Heavenly Father, we come before You to learn, listen, worship, and fellowship with You. Speak to us and Your servants will listen, hear, and obey, in Jesus’ name, Amen.


Mary Magdalene came to the tomb very early on Easter Sunday when it was still dark. She saw the tombstone rolled away and falsely concluded that tomb raiders had stolen the Lord’s body. She bumped into Peter and John, and told them what she saw. The duo raced to the tomb as fast as they could.

4 They both ran together. The other disciple outran Peter, and came to the tomb first. 5 Stooping and looking in, he saw the linen cloths lying, yet he didn’t enter in. 6 Then Simon Peter came, following him, and entered into the tomb. He saw the linen cloths lying, 7 and the cloth that had been on his head, not lying with the linen cloths, but rolled up in a place by itself. 8 So then the other disciple who came first to the tomb also entered in, and he saw and believed. 9 For as yet they didn’t know the Scripture, that he must rise from the dead. 10 So the disciples went away again to their own homes.

John 20:4-10


 John outran Peter and reached the tomb first but did not go in.
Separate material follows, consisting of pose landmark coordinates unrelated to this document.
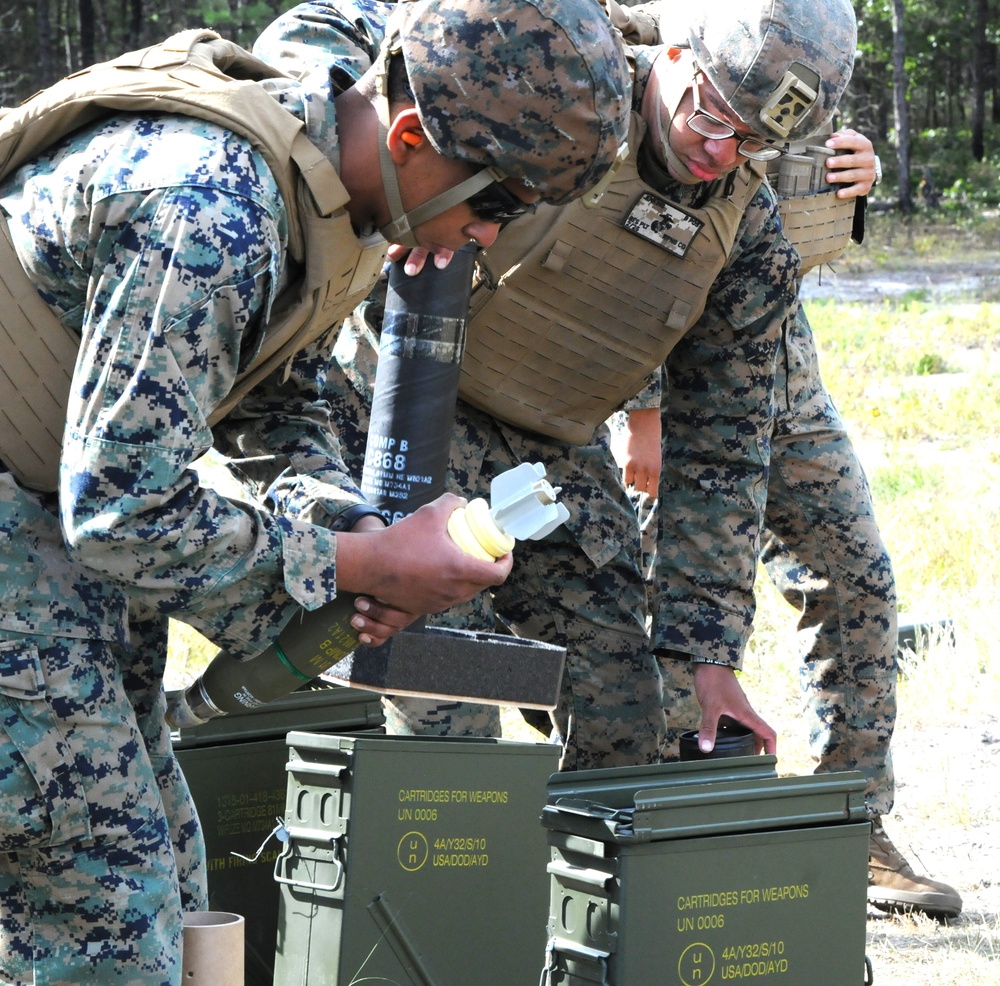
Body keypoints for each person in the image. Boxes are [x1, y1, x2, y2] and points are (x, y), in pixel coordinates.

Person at [0, 0, 632, 980]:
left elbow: (276, 387)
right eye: (496, 206)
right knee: (109, 925)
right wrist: (352, 562)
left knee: (162, 874)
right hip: (44, 538)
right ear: (414, 134)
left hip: (50, 531)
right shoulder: (210, 207)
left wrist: (349, 526)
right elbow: (123, 509)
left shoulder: (327, 166)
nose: (483, 244)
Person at [316, 0, 858, 771]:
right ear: (673, 57)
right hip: (405, 409)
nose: (720, 150)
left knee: (625, 715)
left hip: (552, 457)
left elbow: (721, 452)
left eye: (753, 141)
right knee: (444, 703)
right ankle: (424, 874)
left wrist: (709, 659)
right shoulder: (558, 96)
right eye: (712, 114)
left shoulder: (749, 236)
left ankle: (578, 886)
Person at [612, 0, 962, 920]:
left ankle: (852, 828)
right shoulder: (632, 32)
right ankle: (665, 846)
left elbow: (786, 179)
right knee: (660, 612)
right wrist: (642, 409)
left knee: (858, 577)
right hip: (633, 357)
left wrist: (851, 173)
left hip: (769, 355)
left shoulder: (802, 32)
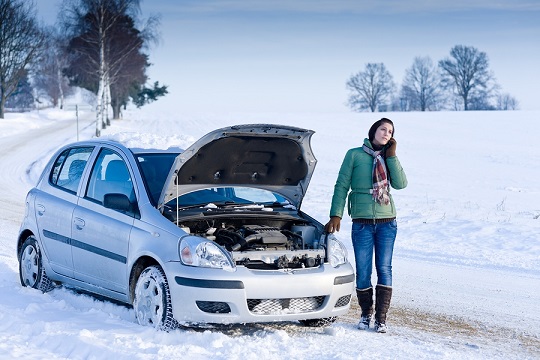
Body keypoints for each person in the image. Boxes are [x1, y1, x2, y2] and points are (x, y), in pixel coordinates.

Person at [325, 118, 407, 333]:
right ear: (373, 131)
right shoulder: (354, 154)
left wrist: (392, 156)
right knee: (363, 271)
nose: (386, 133)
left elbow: (400, 184)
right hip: (361, 222)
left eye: (390, 131)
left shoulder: (388, 157)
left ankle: (381, 319)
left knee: (384, 269)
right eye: (383, 129)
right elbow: (341, 185)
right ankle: (364, 314)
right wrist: (336, 214)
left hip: (387, 222)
He saw the empty tomb from the outside. The Greek word for saw here is “blepo” which means to take a glance. John did not see anything significant.

Peter arrived at the scene, entered the tomb, and saw the linen cloths lying on the floor, undisturbed in two piles, one for the head and one for the rest of the body., from the neck to the toes. The Greek word for saw here is “theoreo”, which means to see like a detective investigating a crime scene. Peter saw the empty linen clothes but could not connect the dots.

 After this, John entered the tomb and saw what Peter had just seen. The Greek word for saw here is “aido”, which means to see with insight and understanding. John saw the “cocoon” and correctly concluded that Jesus had resurrected from the dead. He understood that Christ’s resurrection body body had passed out from the linen cloths like a butterfly exiting a cocoon. John was the first disciple to believe in the Resurrection of Christ.

On Good Friday, Joseph of Arimathea and Nicodemus wrapped up Jesus’ body with linen strips from the head to the toes. The linen strips were interlaced with myrrh and aloes. Over time, when the spices dried up, the linen strips hardened and solidified into a cocoon-like structure. 


On Easter, three people came out from Easter with different conclusions. Mary Magdalene saw the opened tomb and falsely concluded that tomb raiders came to steal the body. Peter saw the linen cloths but could not connect the dots. John saw the linen cloths and believed that Christ had Risen. What about you? What did you ‘see’ from the Easter narrative? Did you ‘see’ the Risen Christ and believed?

Today, you can visit the garden tomb in Jerusalem as a pilgrim and relive the experience of Peter and John when you walk into the empty tomb. The Bible is about real people, real places, real history, and real geography. It is not a figment of someone’s imagination. The Bible is the inspired Word of God.


Heavenly Father, thank You for Good Friday and Easter Sunday. Thank You that You have conquered sin and death on Good Friday and rose from the dead on Easter. Thank You for the gift of salvation and eternal life, in Jesus’ name, Amen.